What you need to do: Restate the entries below exactly, and keep all images out of the answer.

Data records:
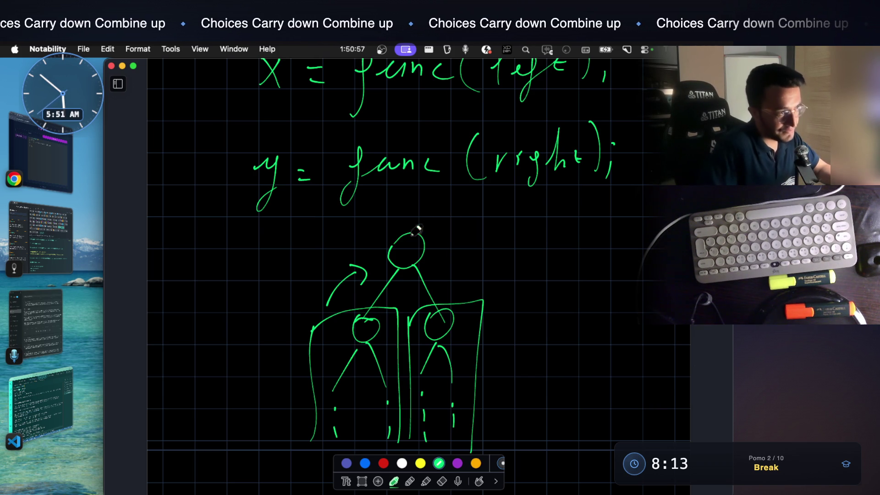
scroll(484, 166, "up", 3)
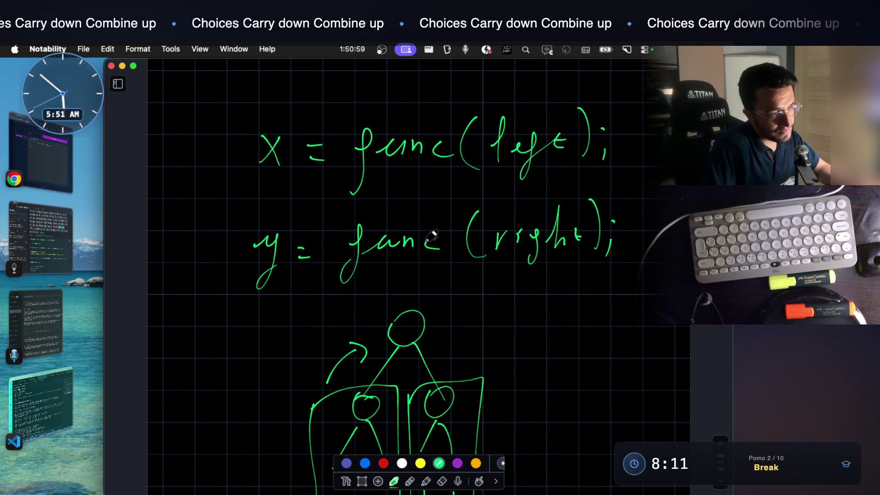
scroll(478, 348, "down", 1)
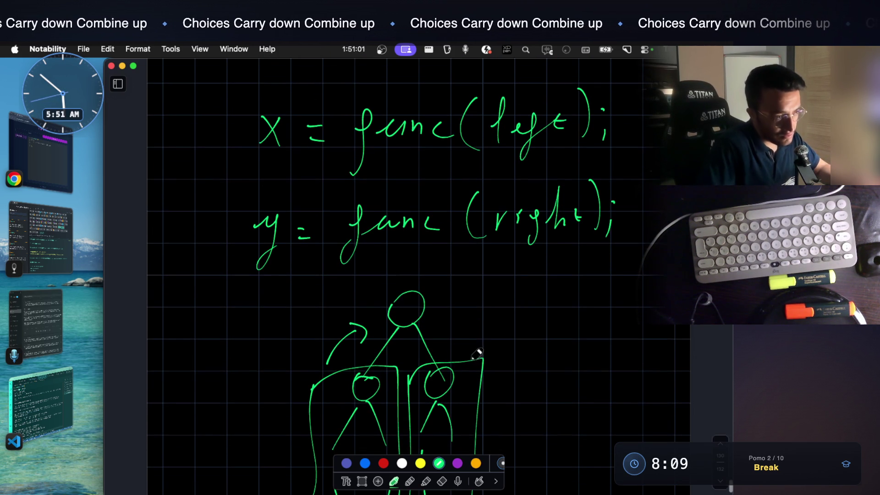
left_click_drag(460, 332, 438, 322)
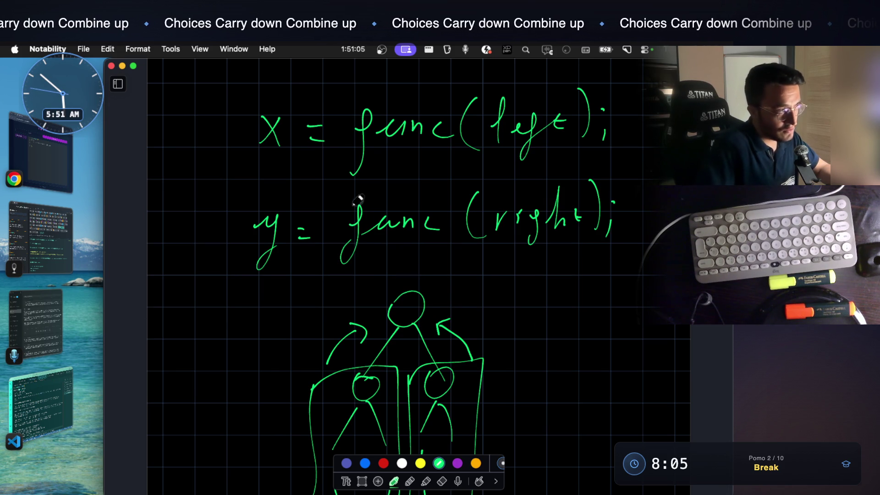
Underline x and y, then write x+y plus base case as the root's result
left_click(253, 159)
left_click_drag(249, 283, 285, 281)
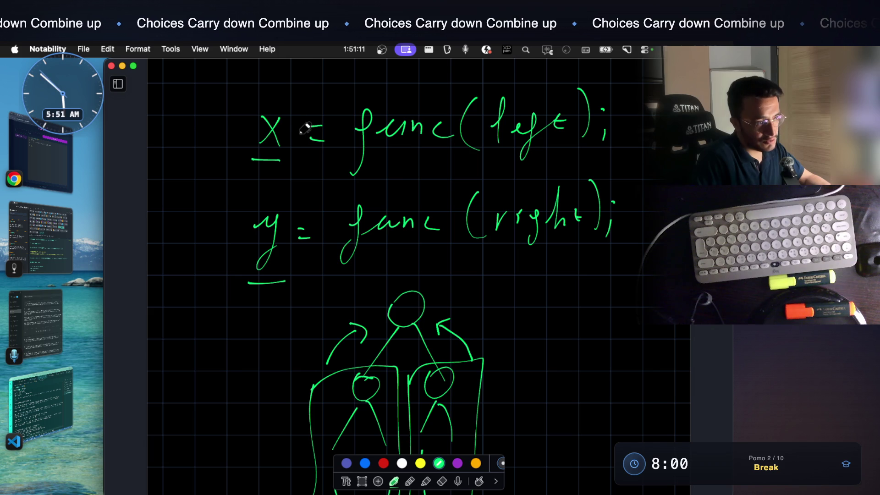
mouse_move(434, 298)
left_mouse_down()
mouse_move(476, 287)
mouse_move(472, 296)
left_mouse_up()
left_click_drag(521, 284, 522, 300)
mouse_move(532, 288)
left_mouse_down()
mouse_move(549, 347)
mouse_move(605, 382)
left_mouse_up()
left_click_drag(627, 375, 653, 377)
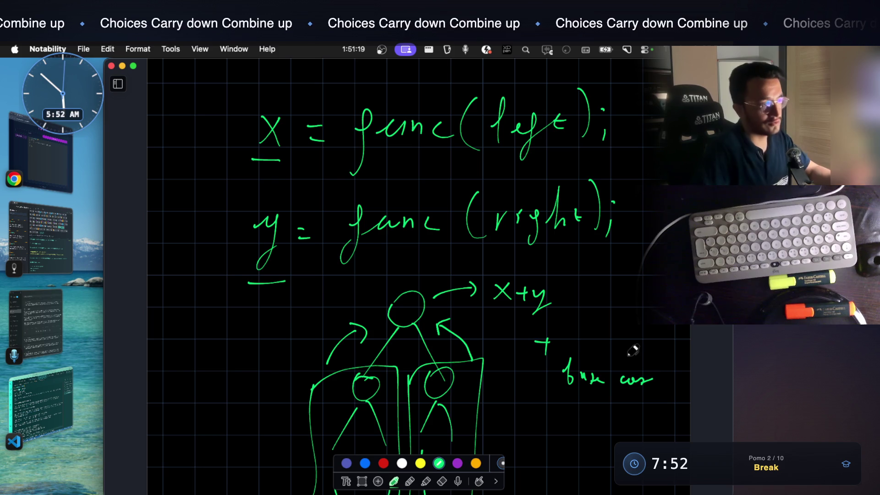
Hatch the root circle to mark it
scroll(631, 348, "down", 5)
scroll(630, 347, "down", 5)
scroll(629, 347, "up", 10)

Solution to the exercise:
scroll(484, 166, "up", 3)
scroll(478, 348, "down", 1)
left_click_drag(460, 332, 438, 322)
Underline x and y, then write x+y plus base case as the root's result
left_click(253, 159)
left_click_drag(249, 283, 285, 281)
mouse_move(434, 298)
left_mouse_down()
mouse_move(476, 287)
mouse_move(472, 296)
left_mouse_up()
left_click_drag(521, 284, 522, 300)
mouse_move(532, 288)
left_mouse_down()
mouse_move(549, 347)
mouse_move(605, 382)
left_mouse_up()
left_click_drag(627, 375, 653, 377)
Hatch the root circle to mark it
scroll(631, 348, "down", 5)
scroll(630, 347, "down", 5)
scroll(629, 347, "up", 10)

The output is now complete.